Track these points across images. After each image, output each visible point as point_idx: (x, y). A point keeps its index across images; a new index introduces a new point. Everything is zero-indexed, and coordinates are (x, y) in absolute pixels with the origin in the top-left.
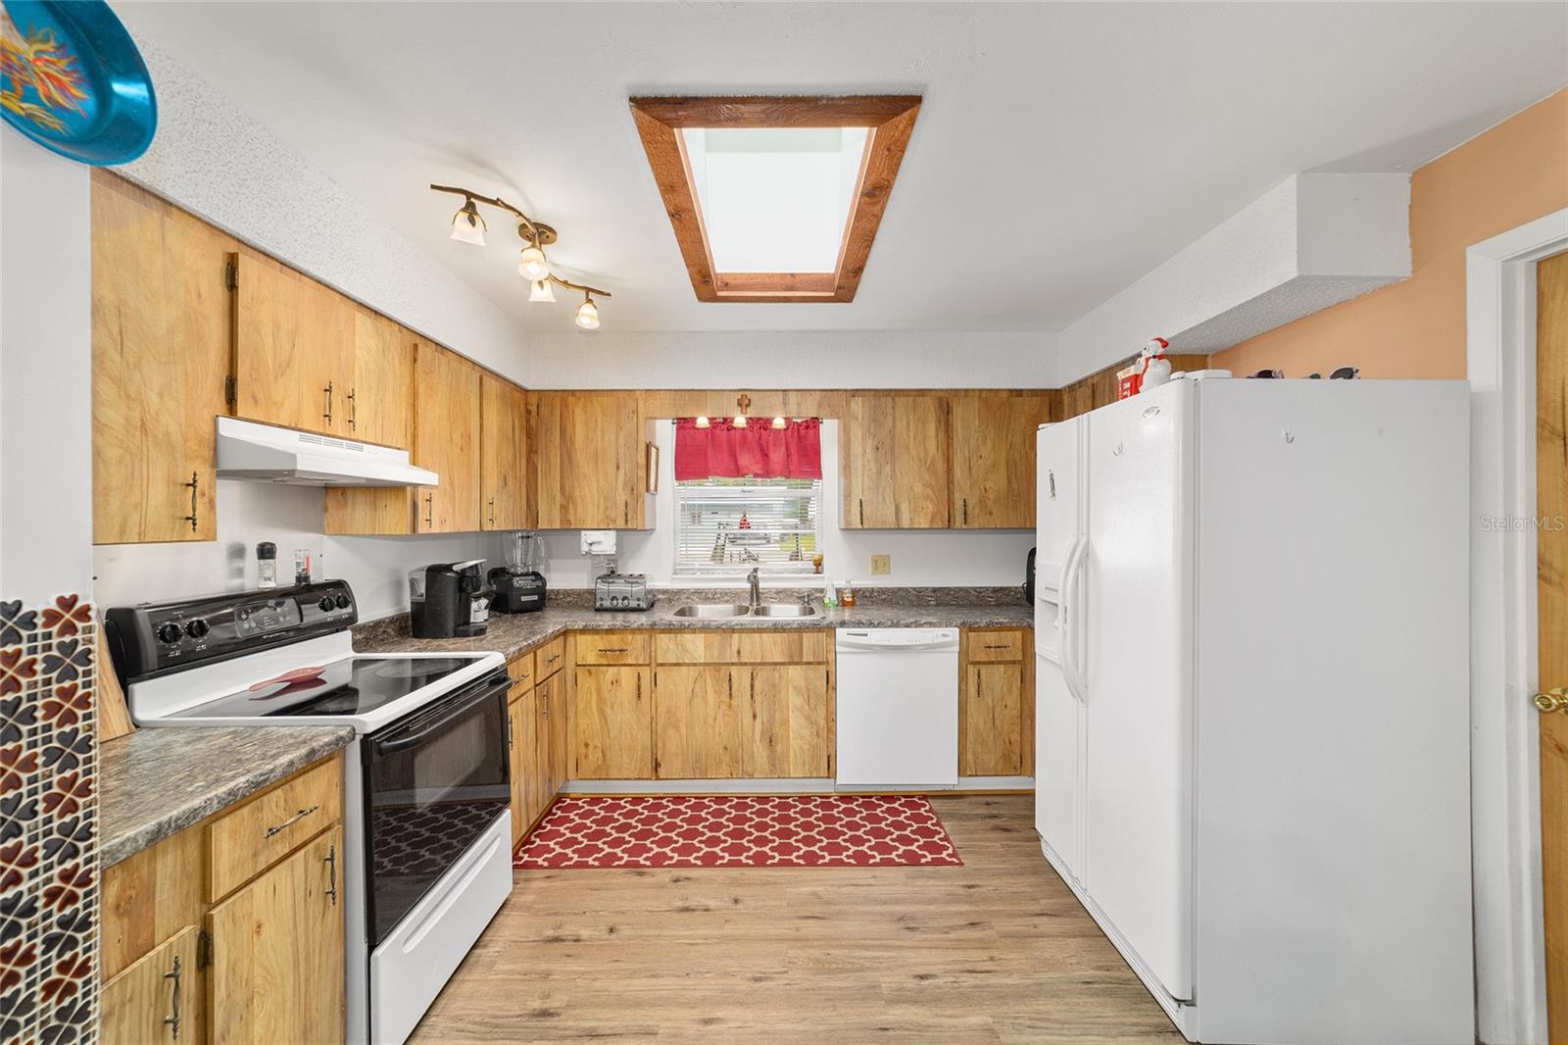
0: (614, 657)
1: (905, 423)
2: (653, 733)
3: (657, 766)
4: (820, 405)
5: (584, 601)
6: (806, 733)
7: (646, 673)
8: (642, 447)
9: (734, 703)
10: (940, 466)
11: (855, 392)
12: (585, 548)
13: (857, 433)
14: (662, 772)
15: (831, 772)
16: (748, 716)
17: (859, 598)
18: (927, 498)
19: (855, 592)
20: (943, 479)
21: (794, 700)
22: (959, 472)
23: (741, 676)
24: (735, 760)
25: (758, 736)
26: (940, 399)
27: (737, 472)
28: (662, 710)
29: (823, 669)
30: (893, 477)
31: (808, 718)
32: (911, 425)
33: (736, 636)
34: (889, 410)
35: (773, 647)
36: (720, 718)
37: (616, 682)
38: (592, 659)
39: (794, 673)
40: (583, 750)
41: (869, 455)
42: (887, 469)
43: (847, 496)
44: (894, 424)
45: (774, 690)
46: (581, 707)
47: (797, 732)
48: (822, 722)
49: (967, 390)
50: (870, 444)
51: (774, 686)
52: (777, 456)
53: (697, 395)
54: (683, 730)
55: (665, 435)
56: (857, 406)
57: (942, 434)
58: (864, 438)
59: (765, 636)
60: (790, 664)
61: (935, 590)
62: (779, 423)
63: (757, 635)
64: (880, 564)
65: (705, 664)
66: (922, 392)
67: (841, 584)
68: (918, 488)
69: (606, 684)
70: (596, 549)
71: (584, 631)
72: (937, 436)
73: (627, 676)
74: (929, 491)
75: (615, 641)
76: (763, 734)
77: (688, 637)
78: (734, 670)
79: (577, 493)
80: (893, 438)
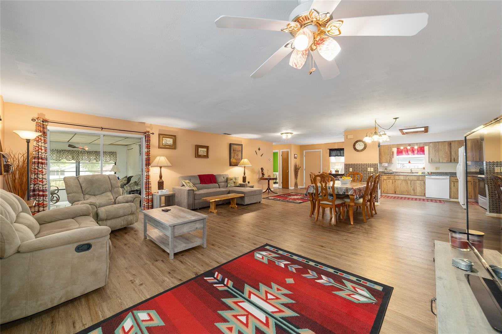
0: (389, 178)
1: (441, 147)
2: (395, 188)
3: (395, 192)
4: (424, 145)
5: (383, 172)
6: (420, 190)
7: (394, 181)
8: (392, 152)
9: (408, 185)
10: (449, 153)
11: (430, 143)
12: (383, 165)
13: (431, 149)
14: (396, 193)
15: (425, 195)
16: (410, 187)
17: (432, 174)
18: (446, 158)
19: (431, 173)
20: (449, 155)
21: (418, 185)
22: (453, 153)
23: (409, 182)
24: (408, 192)
25: (412, 189)
26: (449, 143)
27: (408, 154)
28: (396, 185)
29: (423, 181)
30: (438, 154)
31: (421, 188)
32: (442, 147)
33: (408, 177)
34: (438, 145)
35: (415, 178)
36: (405, 187)
37: (389, 181)
38: (385, 179)
39: (418, 181)
40: (384, 190)
41: (433, 151)
42: (437, 154)
43: (429, 158)
44: (438, 147)
45: (414, 184)
46: (384, 184)
47: (418, 189)
48: (423, 188)
49: (455, 141)
50: (433, 150)
51: (415, 183)
52: (416, 152)
53: (401, 145)
54: (400, 188)
55: (395, 150)
56: (431, 145)
57: (449, 148)
58: (432, 149)
59: (413, 177)
60: (418, 180)
61: (450, 173)
62: (416, 147)
63: (412, 177)
64: (437, 168)
65: (403, 180)
66: (445, 142)
67: (428, 171)
68: (444, 156)
69: (388, 182)
70: (385, 166)
71: (384, 175)
72: (448, 148)
73: (391, 181)
74: (446, 156)
75: (389, 176)
76: (413, 190)
77: (400, 176)
78: (408, 181)
79: (382, 158)
80: (438, 149)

=-=-=

### DESCRIPTION OF THE TASK
Everything but the pictures is needed: copy the data above exactly.

### WRITTEN ANSWER
Track these points across images. After each image, output each visible point as point_idx: (x, y). A point keeps its index across images; a new index introduces a new point. Everything is zero-indexed, and coordinates are (x, y) in absolute pixels with the origin in the top-left.
0: (614, 657)
1: (905, 423)
2: (653, 733)
3: (657, 766)
4: (820, 405)
5: (584, 601)
6: (806, 733)
7: (646, 673)
8: (642, 447)
9: (734, 703)
10: (940, 466)
11: (855, 392)
12: (585, 548)
13: (857, 433)
14: (662, 772)
15: (831, 772)
16: (748, 716)
17: (859, 598)
18: (927, 498)
19: (855, 592)
20: (943, 479)
21: (794, 700)
22: (959, 472)
23: (741, 676)
24: (735, 760)
25: (758, 736)
26: (940, 399)
27: (737, 472)
28: (662, 710)
29: (823, 669)
30: (893, 477)
31: (808, 718)
32: (911, 425)
33: (736, 636)
34: (889, 410)
35: (773, 647)
36: (720, 718)
37: (616, 682)
38: (592, 659)
39: (794, 673)
40: (583, 750)
41: (869, 455)
42: (887, 469)
43: (847, 496)
44: (894, 424)
45: (774, 690)
46: (581, 707)
47: (797, 732)
48: (822, 722)
49: (967, 390)
50: (870, 444)
51: (774, 686)
52: (777, 456)
53: (697, 395)
54: (683, 730)
55: (665, 435)
56: (857, 406)
57: (942, 434)
58: (864, 438)
59: (765, 636)
60: (790, 664)
61: (935, 590)
62: (779, 423)
63: (757, 635)
64: (880, 564)
65: (705, 664)
66: (922, 392)
67: (841, 584)
68: (918, 488)
69: (606, 684)
70: (596, 549)
71: (584, 631)
72: (937, 436)
73: (627, 676)
74: (929, 491)
75: (615, 641)
76: (763, 734)
77: (688, 637)
78: (734, 670)
79: (577, 493)
80: (893, 438)
0: (389, 178)
1: (441, 147)
2: (395, 188)
3: (395, 192)
4: (424, 145)
5: (383, 172)
6: (420, 190)
7: (394, 181)
8: (392, 152)
9: (408, 185)
10: (449, 153)
11: (430, 143)
12: (383, 165)
13: (431, 149)
14: (396, 193)
15: (425, 195)
16: (410, 187)
17: (432, 174)
18: (446, 158)
19: (431, 173)
20: (449, 155)
21: (418, 185)
22: (453, 153)
23: (409, 182)
24: (408, 192)
25: (412, 189)
26: (449, 143)
27: (408, 154)
28: (396, 185)
29: (423, 181)
30: (438, 154)
31: (421, 188)
32: (442, 147)
33: (408, 177)
34: (438, 145)
35: (415, 178)
36: (405, 187)
37: (389, 181)
38: (385, 179)
39: (418, 181)
40: (384, 190)
41: (433, 151)
42: (437, 154)
43: (429, 158)
44: (438, 147)
45: (414, 184)
46: (384, 184)
47: (418, 189)
48: (423, 188)
49: (455, 141)
50: (433, 150)
51: (415, 183)
52: (416, 152)
53: (401, 145)
54: (400, 188)
55: (395, 150)
56: (431, 145)
57: (449, 148)
58: (432, 149)
59: (413, 177)
60: (418, 180)
61: (450, 173)
62: (416, 147)
63: (412, 177)
64: (437, 168)
65: (403, 180)
66: (445, 142)
67: (428, 171)
68: (444, 156)
69: (388, 182)
70: (385, 166)
71: (384, 175)
72: (448, 148)
73: (391, 181)
74: (446, 156)
75: (389, 176)
76: (413, 190)
77: (400, 176)
78: (408, 181)
79: (382, 158)
80: (438, 149)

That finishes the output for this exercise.